Monday, April 30, 2007

From cigarettes to agri products


April 30 2007

News - From cigarettes to agri products


[ITC is committed to sustaining its position as one of India’s most valuable corporations].



When YC Deveshwar addressed his first annual general meeting of shareholders of ITC Ltd in 1996, his 3000-plus word speech dwelt solely on tobacco and cigarettes. In fact, the word tobacco appears around a 100 times and cigarettes around 50.Over the past six years, the company has forayed into several new areas. And, last year, when he addressed his 11th AGM, cigarettes and tobacco had vanished from his talk. The most frequently used word seemed to be “vision”.Well, ITC still makes cigarettes and exports tobacco, but these no longer play the dominant role of over 85% in revenues or profits as they used to do even a few years ago when segment reporting became mandatory. ITC is now playing out a vision that Deveshwar has developed over the years, implementing it steadily and methodically.

The vision is about empowering the Indian farmer by giving him the tools for a better life and linking him to world markets. Of making Indians proud of having an Indian company making world-class products. And of course, of making ITC’s shareholders proud to be part of a company that does things like growing forests and managing watersheds not to win awards for corporate social responsibility, but to mesh business and life in a socially responsible fabric.


As Deveshwar told FE, “ITC is committed to sustaining its position as one of India’s most valuable corporations through world-class performance and creation of growing value for its stakeholders and the Indian economy.”

Today, as ITC’s vast and deeply rooted network of over 6,500 e-choupals covering nearly 400,000 villages across nine states, begun way back in 2000, generates inward and outward business for ITC, every big company with extra cash is dreaming of food retail, of creating a farm-to-table chain. But as the likes of Reliance open their big stores with fanfare, ITC is not worried. It has been running some unique rural malls quite successfully for a few years now—and is ready to provide the backend supply chain to any new player in retail.

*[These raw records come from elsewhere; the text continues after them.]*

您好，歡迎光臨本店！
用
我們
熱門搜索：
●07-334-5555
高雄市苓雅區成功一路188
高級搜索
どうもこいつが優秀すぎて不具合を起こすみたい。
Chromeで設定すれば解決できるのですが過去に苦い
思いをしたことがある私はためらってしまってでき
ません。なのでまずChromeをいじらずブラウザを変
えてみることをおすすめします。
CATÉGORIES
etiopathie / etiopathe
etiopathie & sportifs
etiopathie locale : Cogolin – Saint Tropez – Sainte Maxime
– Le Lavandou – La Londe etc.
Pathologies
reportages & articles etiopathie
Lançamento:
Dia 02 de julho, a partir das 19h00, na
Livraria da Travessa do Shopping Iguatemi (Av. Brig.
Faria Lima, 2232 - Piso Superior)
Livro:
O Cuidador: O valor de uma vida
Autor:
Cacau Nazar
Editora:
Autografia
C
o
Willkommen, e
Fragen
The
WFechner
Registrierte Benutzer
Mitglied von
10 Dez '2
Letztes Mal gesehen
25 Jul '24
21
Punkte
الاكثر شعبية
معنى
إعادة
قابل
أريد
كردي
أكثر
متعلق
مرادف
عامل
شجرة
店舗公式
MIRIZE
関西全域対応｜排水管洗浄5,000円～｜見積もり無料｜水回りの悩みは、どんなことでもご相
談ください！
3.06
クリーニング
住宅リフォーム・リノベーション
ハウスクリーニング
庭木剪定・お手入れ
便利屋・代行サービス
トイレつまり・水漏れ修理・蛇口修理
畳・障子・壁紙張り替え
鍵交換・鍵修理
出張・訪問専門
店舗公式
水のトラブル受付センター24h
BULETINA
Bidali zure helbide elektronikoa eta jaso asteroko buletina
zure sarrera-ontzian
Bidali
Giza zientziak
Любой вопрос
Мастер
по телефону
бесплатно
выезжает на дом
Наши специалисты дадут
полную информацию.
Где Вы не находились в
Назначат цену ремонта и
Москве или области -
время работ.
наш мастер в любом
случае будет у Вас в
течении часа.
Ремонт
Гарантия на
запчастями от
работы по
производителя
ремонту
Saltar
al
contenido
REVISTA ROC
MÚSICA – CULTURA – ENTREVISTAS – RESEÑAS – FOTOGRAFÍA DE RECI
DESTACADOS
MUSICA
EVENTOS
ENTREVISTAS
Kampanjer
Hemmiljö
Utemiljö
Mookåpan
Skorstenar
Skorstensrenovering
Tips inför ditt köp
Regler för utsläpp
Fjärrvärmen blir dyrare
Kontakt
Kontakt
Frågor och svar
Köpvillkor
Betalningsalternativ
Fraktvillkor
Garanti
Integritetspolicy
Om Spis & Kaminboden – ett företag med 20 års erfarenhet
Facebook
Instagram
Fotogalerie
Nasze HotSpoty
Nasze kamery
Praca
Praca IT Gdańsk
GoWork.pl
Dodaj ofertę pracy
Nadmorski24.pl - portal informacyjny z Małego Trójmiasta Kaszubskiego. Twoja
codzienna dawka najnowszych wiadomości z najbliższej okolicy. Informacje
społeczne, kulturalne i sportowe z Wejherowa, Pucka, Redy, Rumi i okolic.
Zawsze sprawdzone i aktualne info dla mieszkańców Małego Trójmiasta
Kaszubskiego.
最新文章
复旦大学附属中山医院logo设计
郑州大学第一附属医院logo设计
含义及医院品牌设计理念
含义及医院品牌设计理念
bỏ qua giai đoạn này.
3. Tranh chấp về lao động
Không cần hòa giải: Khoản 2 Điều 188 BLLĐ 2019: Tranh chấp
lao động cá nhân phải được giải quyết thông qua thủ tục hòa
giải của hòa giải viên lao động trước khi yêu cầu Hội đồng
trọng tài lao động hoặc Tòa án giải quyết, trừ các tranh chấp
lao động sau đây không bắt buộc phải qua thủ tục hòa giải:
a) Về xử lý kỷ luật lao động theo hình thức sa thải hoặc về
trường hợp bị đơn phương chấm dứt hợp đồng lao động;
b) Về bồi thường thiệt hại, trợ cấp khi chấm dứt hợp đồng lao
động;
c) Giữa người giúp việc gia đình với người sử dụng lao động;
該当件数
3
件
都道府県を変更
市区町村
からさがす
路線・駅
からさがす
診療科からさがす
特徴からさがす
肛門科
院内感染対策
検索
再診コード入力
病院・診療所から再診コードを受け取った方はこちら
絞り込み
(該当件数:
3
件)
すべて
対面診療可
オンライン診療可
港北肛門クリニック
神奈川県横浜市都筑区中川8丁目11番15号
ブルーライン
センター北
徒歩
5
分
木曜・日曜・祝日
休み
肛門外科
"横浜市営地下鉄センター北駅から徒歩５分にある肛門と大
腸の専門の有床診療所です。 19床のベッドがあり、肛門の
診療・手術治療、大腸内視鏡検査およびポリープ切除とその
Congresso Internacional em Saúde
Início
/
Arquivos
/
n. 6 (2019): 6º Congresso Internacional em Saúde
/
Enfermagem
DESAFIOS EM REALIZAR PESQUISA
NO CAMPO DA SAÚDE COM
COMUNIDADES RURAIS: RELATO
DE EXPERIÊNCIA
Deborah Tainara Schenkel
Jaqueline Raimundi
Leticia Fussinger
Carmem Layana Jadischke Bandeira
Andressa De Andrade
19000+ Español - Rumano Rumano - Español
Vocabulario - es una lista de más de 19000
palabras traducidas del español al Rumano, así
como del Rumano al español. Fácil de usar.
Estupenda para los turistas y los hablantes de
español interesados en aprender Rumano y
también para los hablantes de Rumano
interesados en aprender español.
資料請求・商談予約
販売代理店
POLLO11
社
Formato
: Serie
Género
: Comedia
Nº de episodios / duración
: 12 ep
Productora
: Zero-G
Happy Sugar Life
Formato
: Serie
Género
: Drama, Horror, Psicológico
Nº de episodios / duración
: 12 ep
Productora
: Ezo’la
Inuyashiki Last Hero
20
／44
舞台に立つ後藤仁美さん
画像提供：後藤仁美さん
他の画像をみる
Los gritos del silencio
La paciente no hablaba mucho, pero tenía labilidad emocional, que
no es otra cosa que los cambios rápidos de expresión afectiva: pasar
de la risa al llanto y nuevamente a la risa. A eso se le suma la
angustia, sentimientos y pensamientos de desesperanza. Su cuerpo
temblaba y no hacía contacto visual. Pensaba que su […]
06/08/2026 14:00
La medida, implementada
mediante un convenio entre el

“ITC has facilitated agro extension services on a large scale, and this has led to better crops and better yields. With our experience in agro-procurement and the development of quality agro-products, ITC is open to providing back-end support to other non-competing retail units,” Deveshwar told FE.

Whether it is the main segments like hotels, paper & paperboard and agribusiness, ITC is creating businesses that, if treated as standalone companies, could equal or outrank industry peers.

Deveshwar is clear about this: “ITC’s performance has to be judged in the business segments we are engaged in - and in each, we are leaders either in top-line or in bottomline growth.”

Recently, ITC got talking about cigarettes again after a long gap, in the notes to its results for the quarter to December 31, 2006. (Of course, cigarettes find a mention in the annual report every year.) The trigger this time? The green signal for states to impose value added tax on cigarettes and tobacco products other than bidis, for which the hated foe so far had been excise.

For Deveshwar, the future is clear: “ITC would like to be the most trusted and the largest food company in the country today. In agri business and in each of the branded food segments that we are engaged in, ITC has achieved leadership positions within a very short time since we have launched these businesses.”